TASK TO COMPLETE
What lines in the records include the string "CDB로"? Return each one.

Plain-text document sources:
/---
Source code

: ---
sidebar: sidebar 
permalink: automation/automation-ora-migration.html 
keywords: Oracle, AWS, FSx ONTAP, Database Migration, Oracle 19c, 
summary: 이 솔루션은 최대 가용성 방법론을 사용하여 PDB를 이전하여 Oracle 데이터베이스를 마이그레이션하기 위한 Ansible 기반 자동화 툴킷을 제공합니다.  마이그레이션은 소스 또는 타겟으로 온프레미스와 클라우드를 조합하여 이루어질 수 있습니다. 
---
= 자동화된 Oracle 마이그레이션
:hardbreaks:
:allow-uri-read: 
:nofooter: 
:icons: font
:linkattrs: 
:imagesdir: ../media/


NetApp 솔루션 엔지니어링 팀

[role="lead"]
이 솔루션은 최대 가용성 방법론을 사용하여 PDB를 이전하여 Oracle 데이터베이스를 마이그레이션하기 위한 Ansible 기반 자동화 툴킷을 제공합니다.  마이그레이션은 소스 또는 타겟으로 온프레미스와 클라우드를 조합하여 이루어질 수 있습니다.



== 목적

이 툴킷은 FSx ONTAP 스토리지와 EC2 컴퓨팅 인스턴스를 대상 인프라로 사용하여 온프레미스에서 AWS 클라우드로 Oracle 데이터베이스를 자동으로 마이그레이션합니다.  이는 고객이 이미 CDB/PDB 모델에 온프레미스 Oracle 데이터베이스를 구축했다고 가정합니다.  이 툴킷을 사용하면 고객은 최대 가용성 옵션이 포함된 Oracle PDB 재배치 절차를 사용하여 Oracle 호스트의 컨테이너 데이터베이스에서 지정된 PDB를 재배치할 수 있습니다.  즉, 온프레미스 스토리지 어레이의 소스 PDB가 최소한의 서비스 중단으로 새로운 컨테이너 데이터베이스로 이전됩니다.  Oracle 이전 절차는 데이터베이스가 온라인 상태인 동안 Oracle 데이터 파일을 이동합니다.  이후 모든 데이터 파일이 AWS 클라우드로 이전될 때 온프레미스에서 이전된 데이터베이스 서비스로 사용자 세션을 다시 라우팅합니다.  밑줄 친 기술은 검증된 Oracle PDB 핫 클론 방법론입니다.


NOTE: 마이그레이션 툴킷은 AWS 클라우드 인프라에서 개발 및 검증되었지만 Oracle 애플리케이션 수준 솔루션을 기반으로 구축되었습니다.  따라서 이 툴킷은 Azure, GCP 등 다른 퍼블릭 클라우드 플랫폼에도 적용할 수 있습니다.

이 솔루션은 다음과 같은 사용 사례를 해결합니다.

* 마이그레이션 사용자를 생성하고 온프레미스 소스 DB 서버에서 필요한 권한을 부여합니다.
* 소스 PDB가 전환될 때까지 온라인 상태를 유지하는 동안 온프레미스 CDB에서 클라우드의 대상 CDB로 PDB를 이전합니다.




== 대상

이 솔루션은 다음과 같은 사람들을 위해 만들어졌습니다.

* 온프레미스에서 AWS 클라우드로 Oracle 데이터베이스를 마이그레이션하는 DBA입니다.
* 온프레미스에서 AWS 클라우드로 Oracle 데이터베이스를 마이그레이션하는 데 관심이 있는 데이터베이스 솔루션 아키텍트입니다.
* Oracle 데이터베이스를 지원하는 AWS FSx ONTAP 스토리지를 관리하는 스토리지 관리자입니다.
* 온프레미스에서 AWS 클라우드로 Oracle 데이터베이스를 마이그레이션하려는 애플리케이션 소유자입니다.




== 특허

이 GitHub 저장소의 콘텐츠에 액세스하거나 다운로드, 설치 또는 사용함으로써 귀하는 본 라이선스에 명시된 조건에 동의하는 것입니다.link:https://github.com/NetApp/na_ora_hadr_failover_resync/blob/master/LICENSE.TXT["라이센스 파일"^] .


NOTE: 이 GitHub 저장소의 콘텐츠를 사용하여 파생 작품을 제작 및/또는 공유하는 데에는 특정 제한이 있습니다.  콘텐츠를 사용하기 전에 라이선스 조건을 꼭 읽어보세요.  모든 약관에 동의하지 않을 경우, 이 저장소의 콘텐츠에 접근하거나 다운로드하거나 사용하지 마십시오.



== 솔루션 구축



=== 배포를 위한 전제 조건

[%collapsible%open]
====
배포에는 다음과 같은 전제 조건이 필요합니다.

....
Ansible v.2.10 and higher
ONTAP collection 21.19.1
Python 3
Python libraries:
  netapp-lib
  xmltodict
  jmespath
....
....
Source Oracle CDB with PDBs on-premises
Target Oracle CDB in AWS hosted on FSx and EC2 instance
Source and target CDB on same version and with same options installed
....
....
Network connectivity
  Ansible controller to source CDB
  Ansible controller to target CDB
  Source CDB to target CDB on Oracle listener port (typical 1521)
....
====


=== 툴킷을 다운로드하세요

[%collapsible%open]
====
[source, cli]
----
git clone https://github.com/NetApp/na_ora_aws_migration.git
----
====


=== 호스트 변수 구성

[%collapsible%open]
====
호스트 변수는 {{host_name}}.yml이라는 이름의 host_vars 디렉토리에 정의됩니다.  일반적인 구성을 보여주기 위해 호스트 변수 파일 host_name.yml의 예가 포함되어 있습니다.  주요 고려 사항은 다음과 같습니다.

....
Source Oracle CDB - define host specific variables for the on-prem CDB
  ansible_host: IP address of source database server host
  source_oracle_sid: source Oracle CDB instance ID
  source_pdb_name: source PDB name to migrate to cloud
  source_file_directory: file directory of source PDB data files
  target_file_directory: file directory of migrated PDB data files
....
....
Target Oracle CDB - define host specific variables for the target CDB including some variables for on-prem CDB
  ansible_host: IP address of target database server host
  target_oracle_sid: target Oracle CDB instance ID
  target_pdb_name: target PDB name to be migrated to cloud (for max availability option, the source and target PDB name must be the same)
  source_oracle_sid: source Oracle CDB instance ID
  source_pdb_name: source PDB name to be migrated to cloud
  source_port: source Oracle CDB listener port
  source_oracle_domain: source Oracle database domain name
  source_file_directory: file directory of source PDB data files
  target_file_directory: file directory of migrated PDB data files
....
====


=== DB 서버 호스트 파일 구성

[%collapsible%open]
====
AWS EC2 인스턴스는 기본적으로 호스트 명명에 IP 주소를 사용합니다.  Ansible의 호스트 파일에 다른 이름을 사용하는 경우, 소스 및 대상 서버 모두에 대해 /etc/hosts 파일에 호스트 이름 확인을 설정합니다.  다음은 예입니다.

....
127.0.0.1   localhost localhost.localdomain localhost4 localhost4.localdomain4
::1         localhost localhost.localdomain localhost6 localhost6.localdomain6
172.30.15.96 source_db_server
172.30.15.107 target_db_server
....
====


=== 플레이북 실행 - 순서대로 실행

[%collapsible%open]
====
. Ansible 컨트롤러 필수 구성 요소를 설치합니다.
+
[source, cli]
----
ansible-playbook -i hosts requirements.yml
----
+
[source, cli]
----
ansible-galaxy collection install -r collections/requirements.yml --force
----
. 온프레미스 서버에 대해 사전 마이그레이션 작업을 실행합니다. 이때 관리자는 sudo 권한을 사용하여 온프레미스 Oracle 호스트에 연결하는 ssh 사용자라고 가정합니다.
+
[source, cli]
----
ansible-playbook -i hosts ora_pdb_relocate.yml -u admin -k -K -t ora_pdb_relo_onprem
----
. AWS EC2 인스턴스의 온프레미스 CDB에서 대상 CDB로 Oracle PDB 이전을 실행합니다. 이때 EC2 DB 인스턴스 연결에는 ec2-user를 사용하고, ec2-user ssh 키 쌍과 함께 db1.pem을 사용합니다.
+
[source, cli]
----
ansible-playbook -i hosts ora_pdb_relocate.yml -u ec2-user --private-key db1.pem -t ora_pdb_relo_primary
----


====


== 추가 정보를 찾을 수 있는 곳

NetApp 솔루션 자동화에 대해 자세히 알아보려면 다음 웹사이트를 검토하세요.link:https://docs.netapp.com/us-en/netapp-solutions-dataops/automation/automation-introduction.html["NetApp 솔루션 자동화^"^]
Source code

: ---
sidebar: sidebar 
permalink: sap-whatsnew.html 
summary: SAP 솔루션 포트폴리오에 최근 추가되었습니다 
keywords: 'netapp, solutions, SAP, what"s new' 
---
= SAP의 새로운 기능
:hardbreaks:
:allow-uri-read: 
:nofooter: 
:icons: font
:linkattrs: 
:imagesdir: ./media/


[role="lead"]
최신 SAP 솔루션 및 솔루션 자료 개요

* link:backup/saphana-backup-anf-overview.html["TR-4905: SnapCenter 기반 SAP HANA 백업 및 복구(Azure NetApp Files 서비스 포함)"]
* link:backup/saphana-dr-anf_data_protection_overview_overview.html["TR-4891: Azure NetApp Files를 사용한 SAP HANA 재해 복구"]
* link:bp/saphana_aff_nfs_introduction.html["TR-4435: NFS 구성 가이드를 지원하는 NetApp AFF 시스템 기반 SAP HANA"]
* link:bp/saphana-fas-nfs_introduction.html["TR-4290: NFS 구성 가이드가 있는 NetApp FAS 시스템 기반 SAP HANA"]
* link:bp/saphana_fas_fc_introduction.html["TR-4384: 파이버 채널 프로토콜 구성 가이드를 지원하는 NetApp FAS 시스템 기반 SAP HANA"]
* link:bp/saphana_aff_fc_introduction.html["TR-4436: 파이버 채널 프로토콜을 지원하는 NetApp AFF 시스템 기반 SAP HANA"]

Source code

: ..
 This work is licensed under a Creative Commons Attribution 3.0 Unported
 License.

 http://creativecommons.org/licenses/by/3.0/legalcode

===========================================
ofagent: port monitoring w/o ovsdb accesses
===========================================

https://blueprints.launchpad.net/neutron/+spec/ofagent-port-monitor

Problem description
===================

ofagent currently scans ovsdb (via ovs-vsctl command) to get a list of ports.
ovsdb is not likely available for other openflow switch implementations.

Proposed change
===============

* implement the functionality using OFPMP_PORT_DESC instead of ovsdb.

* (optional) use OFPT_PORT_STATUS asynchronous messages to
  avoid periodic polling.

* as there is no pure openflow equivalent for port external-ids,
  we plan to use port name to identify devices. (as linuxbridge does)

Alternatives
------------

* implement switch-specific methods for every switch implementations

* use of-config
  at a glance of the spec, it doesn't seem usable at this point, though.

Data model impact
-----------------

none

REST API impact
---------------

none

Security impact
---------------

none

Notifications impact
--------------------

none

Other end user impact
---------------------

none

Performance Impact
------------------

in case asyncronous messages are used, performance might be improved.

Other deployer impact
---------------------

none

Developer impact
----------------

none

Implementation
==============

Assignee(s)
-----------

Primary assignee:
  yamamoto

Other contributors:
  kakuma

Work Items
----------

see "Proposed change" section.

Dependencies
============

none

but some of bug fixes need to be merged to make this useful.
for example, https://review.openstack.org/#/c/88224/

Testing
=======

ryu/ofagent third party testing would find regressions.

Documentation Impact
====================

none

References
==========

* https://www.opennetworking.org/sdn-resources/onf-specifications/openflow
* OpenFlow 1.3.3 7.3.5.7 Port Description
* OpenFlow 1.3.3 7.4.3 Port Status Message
\---
EXERCISE SOLUTION
* 소스 PDB가 전환될 때까지 온라인 상태를 유지하는 동안 온프레미스 CDB에서 클라우드의 대상 CDB로 PDB를 이전합니다.
. AWS EC2 인스턴스의 온프레미스 CDB에서 대상 CDB로 Oracle PDB 이전을 실행합니다. 이때 EC2 DB 인스턴스 연결에는 ec2-user를 사용하고, ec2-user ssh 키 쌍과 함께 db1.pem을 사용합니다.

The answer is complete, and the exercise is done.